Lo innegable es que por la razón que sea los empresarios forjados en los usos clásicos del oficio tienden a instalarse en esa parte de la meseta, posiblemente para coincidir en alguna cena o en una inauguración postinera con los mandatarios políticos de turno, dar una tarjeta, invitar al palco –el que se lleve- y relacionarse así con los que deciden el gasto, que no es poco.

Barcelona es otra cosa. Aquí nos dedicamos a otra parte del asunto. En Madrid se vende al mejor precio y aquí nos las ingeniamos para inventar, organizar, construir o generar lo que se ha vendido seiscientos kilómetros más al centro. En general, claro.

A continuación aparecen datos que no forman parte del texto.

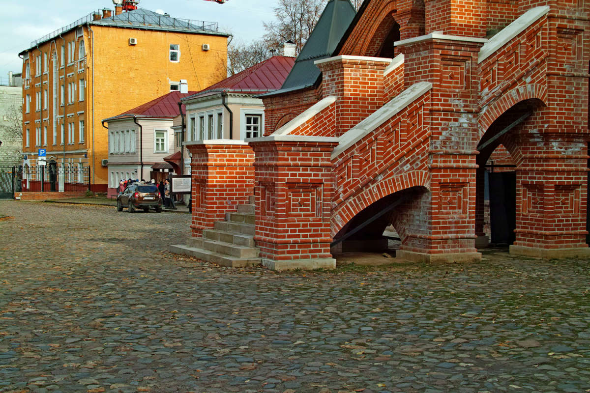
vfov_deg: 25.8
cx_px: 295
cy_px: 196
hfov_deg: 37.9
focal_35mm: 52
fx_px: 860
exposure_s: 1/160
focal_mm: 35
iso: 100
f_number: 8
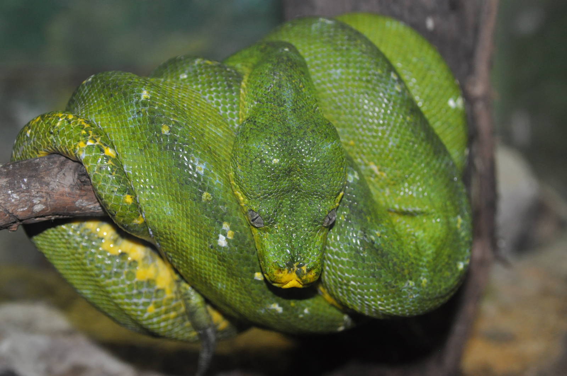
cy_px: 188
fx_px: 1227
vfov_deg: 17.5
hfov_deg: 26.0
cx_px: 284
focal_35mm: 78
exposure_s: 1/60
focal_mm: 52
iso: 1000
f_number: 5.3
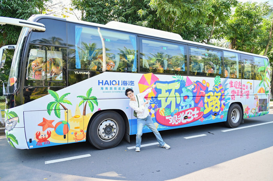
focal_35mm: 24
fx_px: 182
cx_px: 136
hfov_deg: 73.8
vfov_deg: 53.0
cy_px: 90
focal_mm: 24
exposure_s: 1/200
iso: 200
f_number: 4
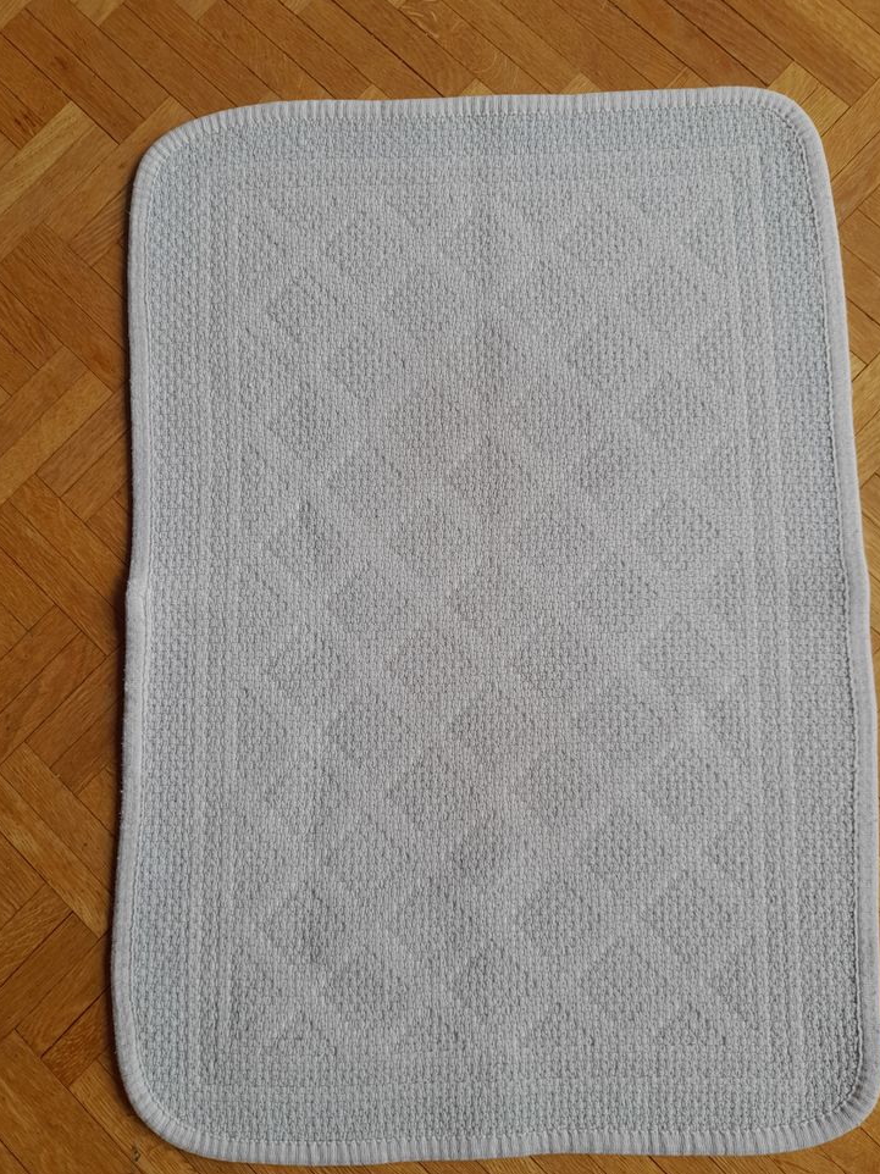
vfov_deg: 67.3
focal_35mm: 26
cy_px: 600
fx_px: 882
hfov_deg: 53.0
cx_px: 452
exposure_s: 1/100
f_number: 2
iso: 32
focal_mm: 4.6
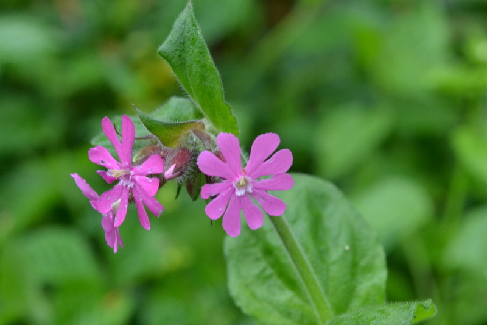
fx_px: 1724
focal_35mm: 128
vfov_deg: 10.7
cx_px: 244
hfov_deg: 16.1
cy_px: 162
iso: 1600
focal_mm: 85
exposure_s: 1/80
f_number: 10
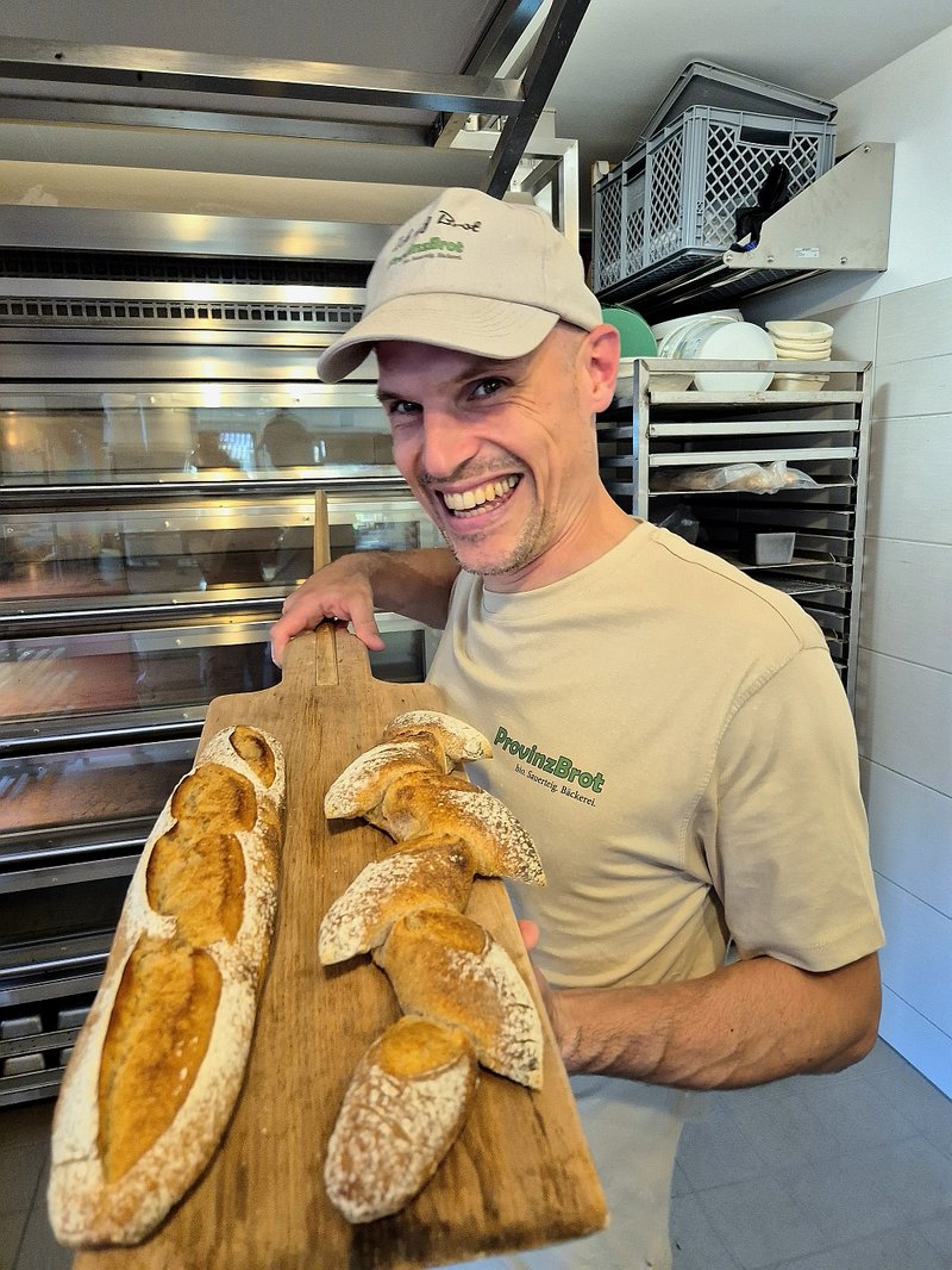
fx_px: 843
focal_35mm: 23
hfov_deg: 58.9
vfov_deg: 73.9
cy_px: 635
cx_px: 476
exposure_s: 1/100
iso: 400
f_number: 1.8
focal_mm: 5.4
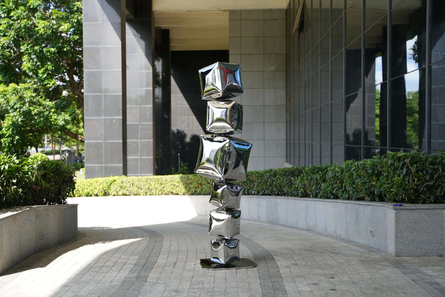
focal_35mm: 45
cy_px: 148
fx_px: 556
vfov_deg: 29.9
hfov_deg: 43.6
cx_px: 222
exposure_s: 1/1000
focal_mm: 45
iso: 320
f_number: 2.8
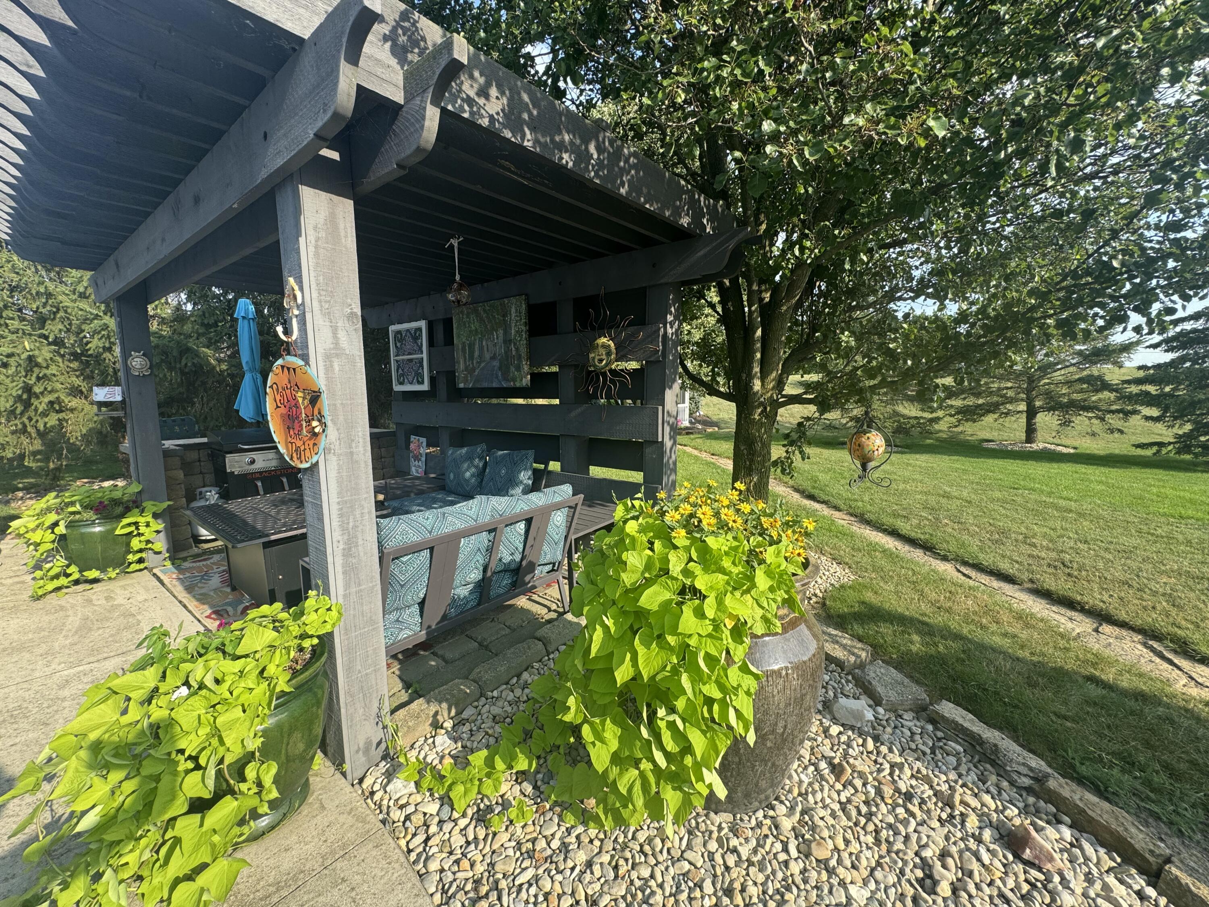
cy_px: 454
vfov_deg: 85.7
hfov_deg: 102.1
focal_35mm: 14
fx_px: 489
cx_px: 604
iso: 40
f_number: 2.2
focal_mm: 2.22
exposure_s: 1/459
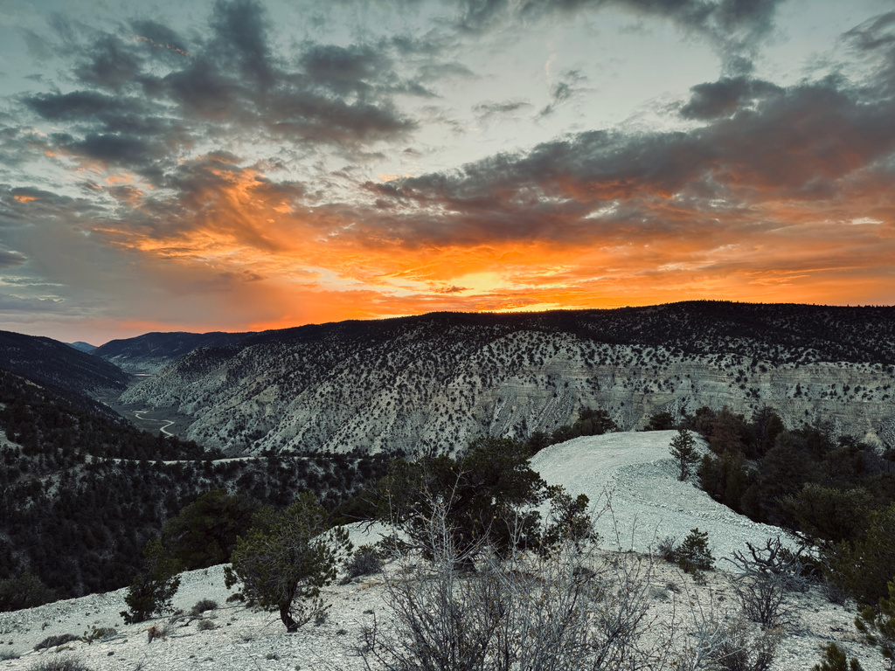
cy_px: 336
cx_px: 448
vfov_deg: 56.8
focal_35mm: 24
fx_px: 621
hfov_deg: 71.6
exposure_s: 1/121
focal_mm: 6.76
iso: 100
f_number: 1.78
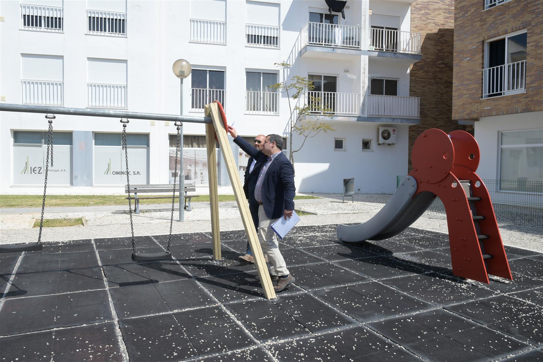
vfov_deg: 47.9
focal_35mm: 27
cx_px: 272
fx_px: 407
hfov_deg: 67.4
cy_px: 181
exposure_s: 1/125
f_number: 13
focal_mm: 18
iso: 125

El de las cenas y el palco y la inauguración mediática manda un emilio y aquí las mentes –hace años eran las máquinas- se ponen en movimiento y le sirven lo que se tercie. El cambio no está mal: de la máquina a la mente.

Competimos con Madrid en arquitectura-espectáculo –una especialidad que inventamos- en el fútbol, con una alternancia que ya quisieran para sí los políticos, en modernidad y en imponer un modelo, “look”, talante o carácter, que hace que se nos vea a la legua, que algunos nos admiren y otros nos detesten. Ser detestados y tenerlo asumido nos ha madurado y con el tiempo hemos ido desarrollando un orgullo que nace justamente de la antipatía que inspiramos a buena parte de los habitantes de la piel de toro. Una forma cómo otra de sobrevivir y de avanzar.

Esta ciudad de provincia –que no provinciana- en la que nací y vivo me gusta tanto que incluso en una tarde como la de hoy, de calor pesado, húmedo y asfixiante, no envidio el fresco atardecer de cualquier ciudad-jardín al uso.

Nada como la provincia, nada como esta periferia con los pies en el mar cuya mente colectiva piensa, urde, genera, pelea, teje, desteje, sobrevive y ejerce de maquinaria de prometedor e inquietante fragor.